County survey asks for input
One month into its new strategic planning process for the 2011 budget, Lee County officials are reaching out for public input.
Twelve hundred households across Lee County will get a postcard next week, telling recipients they soon will receive a five-page citizen survey.
The survey – the first of its kind since 2002 – will be used to help county officials determine priorities for the next budget year, and county officials urge those who receive them to complete and return the forms.
We also urge residents to submit the questionnaires.
The compiled information “will be shared with the Board of Lee County Commissioners as one of several key elements in an ongoing strategic planning process,” officials said in a prepared statement released before the holiday.
Other elements will include information gathered at a series of workshops between the county’s eight primary departments and the board of county commissioners, and traditional budget workshops and public hearings to be held through the summer and early fall of next year.
The goal, according to new County Manager Karen Hawes?
To identify the core level of service desired by the public and the county’s elected officials.

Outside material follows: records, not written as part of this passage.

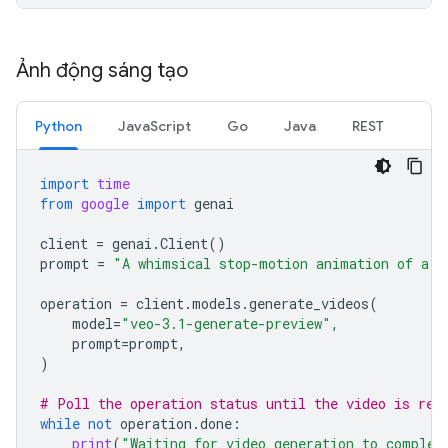
Ảnh động sáng tạo
Python
JavaScript
Go
Java
REST
import
time
from
google
import
genai
client
=
genai
.
Client
()
prompt
=
"A whimsical stop-motion animation of a t
operation
=
client
.
models
.
generate_videos
(
model
=
"veo-3.1-generate-preview"
,
prompt
=
prompt
,
)
# Poll the operation status until the video is rea
while
not
operation
.
done
:
print
(
"Waiting for video generation to complet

The process began in October with the departmental presentations, continues through December with the mailing and collection of the statistically valid citizen survey, and culminates in February with the Board of County Commissioners’ traditional goal-setting workshop.

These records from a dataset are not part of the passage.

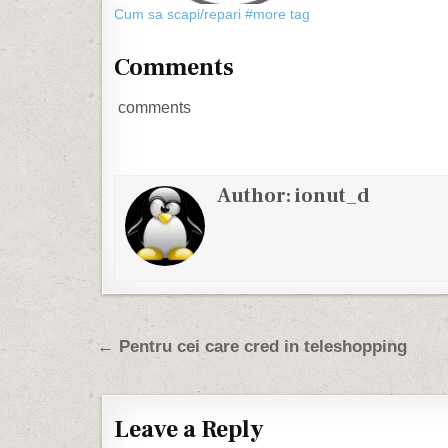
Cum sa scapi/repari #more tag
specie cate
femela. Ai 
Comments
comments
Author:
ionut_d
Post navigation
← Pentru cei care cred in teleshopping
Leave a Reply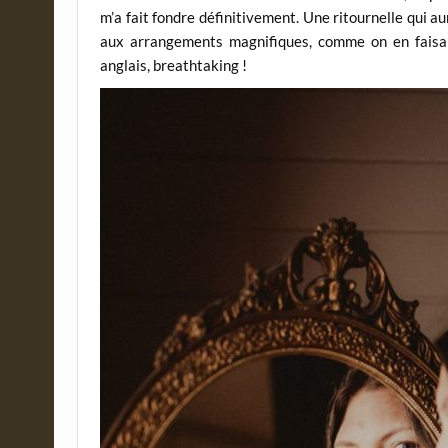
m’a fait fondre définitivement. Une ritournelle qui a
aux arrangements magnifiques, comme on en faisai
anglais, breathtaking !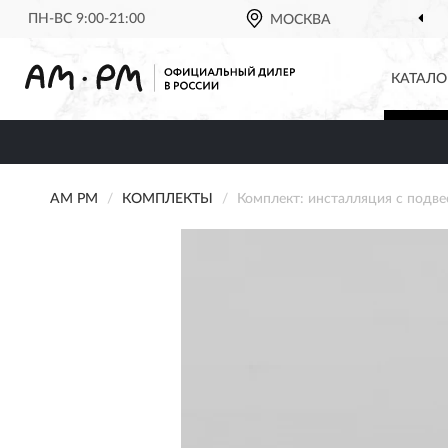
ПН-ВС 9:00-21:00
МОСКВА
КАТАЛО
AM PM
КОМПЛЕКТЫ
Комплект: инсталляция с подв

From all that information, the county staff will prepare and present a budget that, hopefully, will come close to what the commission expects and the public wants, both in terms of services provided and the revenue level needed to fund the package.
To get the services we want for the money we pay, we do need to take part.
And the first step, for the public anyway, is to complete the forms, which are to be returned directly to the survey firm, the Colorado-based National Research Center, for compilation.
We commend the county for seeking additional public input and for doing so in a way as to include those of us who may prefer providing it away from the sometimes contentious public hearing process.
If particular programs or services are important to you, please take part if one of the surveys makes its way to your mailbox. It does matter where our tax dollars go.